Start Change Intelligence
You can start your investigation using Change Intelligence right from the Alert page. Click Analyze deviation.
Change Intelligence works by comparing performance during the deviation to performance during a baseline time period. You set the deviation time period in the panel (the baseline is set to be right before that).
You can change deviation time window by clicking and dragging the blue box.
Click Analyze deviation to go to Change Intelligence.
Compare performance
Change Intelligence compares the performance of Key Operations on the service that sent the metrics, looking for changes in latency, operation rate, and error rate during the deviation. The operations with the biggest change between the two time windows are shown. In this case, the update-catalog
experienced changes.
Once Change Intelligence finds performance changes in a Key Operation, it looks at span data from that operation and analyses the corresponding traces, searching for attributes that appear frequently on spans from services up and down the stack during the performance regression. In other words, if an attribute appears on a number of spans during the deviation (and doesn’t on spans from the baseline), it’s likely that something about that attribute is correlated with the issue.
In this case, the customer:ProWool
attribute is highly correlated. The row in the table shows that it’s sent from spans from the iOS
service.
Expanding that row shows SLI charts for that span, and you can see that latency and rate both increased.

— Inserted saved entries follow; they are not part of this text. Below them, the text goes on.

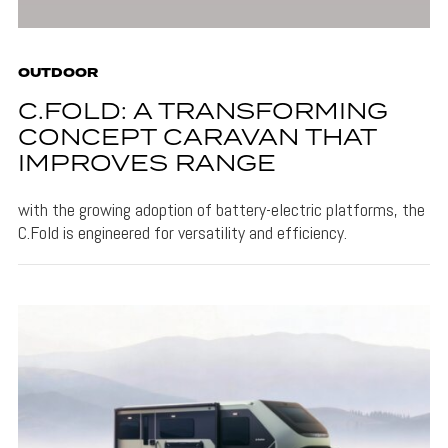
OUTDOOR
C.FOLD: A TRANSFORMING
CONCEPT CARAVAN THAT
IMPROVES RANGE
with the growing adoption of battery-electric platforms, the
C.Fold is engineered for versatility and efficiency.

Using the the Show comparison toggle, you can see that for spans that didn’t have that attribute, performance didn’t change nearly as much.
So now we know that requests from ProWool coming into the iOS
service generated many of the traces that experienced regressions in performance during the metric deviation time period. Now that Change Intelligence has narrowed down our investigation, we can look at traces to understand why.
View traces
Clicking on a span sample during the deviation opens the corresponding trace.
The trace viwe shows us that there was an issue writing to the database from the cache. In this trace, the customer ProWool sent 2,000 requests to update the catalog and it overwhelmed the write-cache
and database-update
operations, which in turn, caused the increase in CPU utilization.
Change Intelligence found this issue!
What did we learn?
- Change Intelligence compares performance of Key Operations on the service that sent the metric to find changes in performance between the baseline and deviation time windows.
- Change Intelligence finds attributes up and down the stack that most often appear in traces with performance issues.
- By correlating SLI performance to metric deviations using attributes often found during the deviation, Change Intelligence can help find the answer quickly.